# NAB outage



## Jack Malarkey (Jan 11, 2016)

https://www.google.com.au/amp/s/amp...acing-widespread-outages-20180526-p4zhnn.html

There's currently a national outage of NAB systems, meaning that those trying to pay for fuel or other goods using an NAB debit or credit card are unable to finalise the transaction.

If you depend on an NAB card, the best thing to do is to withdraw cash sufficient for your fuel and other purchases from a non-NAB ATM.


----------



## UberDriverAU (Nov 4, 2015)

Jack Malarkey said:


> If you depend on an NAB card, the best thing to do is to withdraw cash sufficient for your fuel and other purchases from a non-NAB ATM.

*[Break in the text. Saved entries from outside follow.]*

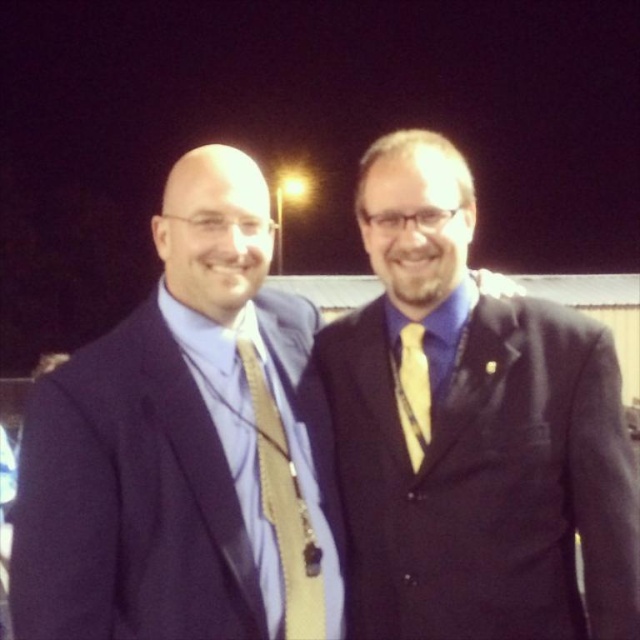
Based on the photo, measure the distance from matte blue suit at left to yellow silk tie at right.

The distance of matte blue suit at left from yellow silk tie at right is 18.89 inches.

Can you confirm if matte blue suit at left is wider than yellow silk tie at right?

Indeed, matte blue suit at left has a greater width compared to yellow silk tie at right.

Does point (189, 532) lie behind point (408, 436)?

No, (189, 532) is closer to viewer.

Where is `matte blue suit at left`? The height and width of the screenshot is (640, 640). matte blue suit at left is located at coordinates (140, 497).

Is matte black suit at right closer to the viewer compared to gold silk tie at center?

Yes.

Identify the location of matte black suit at right. The image size is (640, 640). (472, 432).

Who is more distant from viewer, (554, 435) or (145, 493)?

The point (554, 435) is more distant.

Is matte black suit at right below matte blue suit at left?

No.

Where is `matte black suit at right`? matte black suit at right is located at coordinates (472, 432).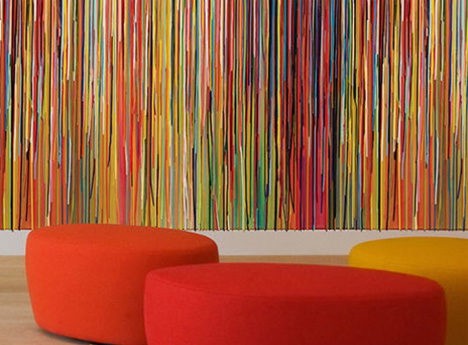
Where is `rainbow curtain`? The width and height of the screenshot is (468, 345). rainbow curtain is located at coordinates (232, 96).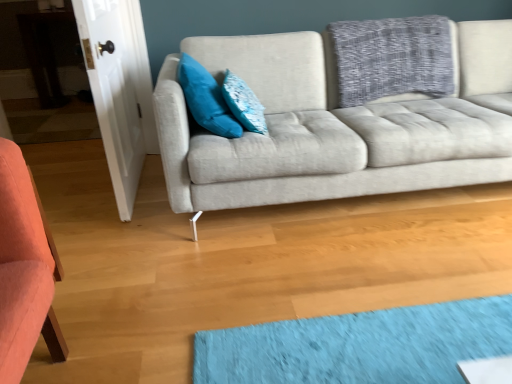
Question: From a real-world perspective, is textured blue pillow at center, the 2th pillow positioned from the left, on top of teal velvet pillow at upper left, the first pillow from the left?

Choices:
 (A) yes
 (B) no

Answer: (B)

Question: Can you confirm if textured blue pillow at center, the 2th pillow positioned from the left, is taller than teal velvet pillow at upper left, placed as the second pillow when sorted from right to left?

Choices:
 (A) yes
 (B) no

Answer: (B)

Question: Considering the relative sizes of textured blue pillow at center, acting as the 1th pillow starting from the right, and teal velvet pillow at upper left, the first pillow from the left, in the image provided, is textured blue pillow at center, acting as the 1th pillow starting from the right, bigger than teal velvet pillow at upper left, the first pillow from the left,?

Choices:
 (A) no
 (B) yes

Answer: (A)

Question: Does textured blue pillow at center, acting as the 1th pillow starting from the right, turn towards teal velvet pillow at upper left, placed as the second pillow when sorted from right to left?

Choices:
 (A) yes
 (B) no

Answer: (B)

Question: From a real-world perspective, is textured blue pillow at center, the 2th pillow positioned from the left, beneath teal velvet pillow at upper left, placed as the second pillow when sorted from right to left?

Choices:
 (A) yes
 (B) no

Answer: (A)

Question: In terms of size, does textured blue pillow at center, the 2th pillow positioned from the left, appear bigger or smaller than light gray fabric couch at center?

Choices:
 (A) big
 (B) small

Answer: (B)

Question: Is textured blue pillow at center, acting as the 1th pillow starting from the right, wider or thinner than light gray fabric couch at center?

Choices:
 (A) thin
 (B) wide

Answer: (A)

Question: From a real-world perspective, is textured blue pillow at center, acting as the 1th pillow starting from the right, above or below light gray fabric couch at center?

Choices:
 (A) above
 (B) below

Answer: (A)

Question: Is textured blue pillow at center, the 2th pillow positioned from the left, spatially inside light gray fabric couch at center, or outside of it?

Choices:
 (A) inside
 (B) outside

Answer: (A)

Question: Considering the positions of point (216, 124) and point (231, 84), is point (216, 124) closer or farther from the camera than point (231, 84)?

Choices:
 (A) farther
 (B) closer

Answer: (B)

Question: Is teal velvet pillow at upper left, placed as the second pillow when sorted from right to left, spatially inside textured blue pillow at center, acting as the 1th pillow starting from the right, or outside of it?

Choices:
 (A) outside
 (B) inside

Answer: (A)

Question: Is teal velvet pillow at upper left, the first pillow from the left, to the left or to the right of textured blue pillow at center, the 2th pillow positioned from the left, in the image?

Choices:
 (A) left
 (B) right

Answer: (A)

Question: From a real-world perspective, relative to textured blue pillow at center, the 2th pillow positioned from the left, is teal velvet pillow at upper left, placed as the second pillow when sorted from right to left, vertically above or below?

Choices:
 (A) below
 (B) above

Answer: (B)

Question: In the image, is textured blue pillow at center, the 2th pillow positioned from the left, positioned in front of or behind teal velvet pillow at upper left, the first pillow from the left?

Choices:
 (A) behind
 (B) front

Answer: (A)

Question: From a real-world perspective, is textured blue pillow at center, acting as the 1th pillow starting from the right, positioned above or below teal velvet pillow at upper left, the first pillow from the left?

Choices:
 (A) below
 (B) above

Answer: (A)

Nowadays I carry $100 as a backup just in case electronic payments aren't possible for some reason. One time at the supermarket I could see that there was money in my account, but payment wouldn't go through and ATMs (even those operated by my bank) wouldn't let me take cash out. That was annoying enough to warrant carrying around a small amount of cash which slips nicely into my phone wallet case and takes up zero extra space.


----------



## Jack Malarkey (Jan 11, 2016)

UberDriverAU said:


> Nowadays I carry $100 as a backup just in case electronic payments aren't possible for some reason. One time at the supermarket I could see that there was money in my account, but payment wouldn't go through and ATMs (even those operated by my bank) wouldn't let me take cash out. That was annoying enough to warrant carrying around a small amount of cash which slips nicely into my phone wallet case and takes up zero extra space.


That's wise given that if you cannot pay for fuel, the car remains at the service station until you can.


----------



## UberDriverAU (Nov 4, 2015)

Jack Malarkey said:


> That's wise given that if you cannot pay for fuel, the car remains at the service station until you can.


Exactly Jack. It's an inconvenience at the supermarket, but at least you can always put stuff back on the shelf. It's a bit hard to siphon fuel out of your tank and give it back to the petrol station if you can't pay.


----------



## Jack Malarkey (Jan 11, 2016)

https://www.google.com.au/amp/amp.abc.net.au/article/9803232

Extract:

NAB says it will compensate customers "100 per cent" for any losses incurred during a nationwide outage that left people cashless and small businesses unable to process transactions on a crucial trading day.

Several of the banks services were down for almost seven hours on Saturday including internet and mobile banking, ATMs and eftpos.


----------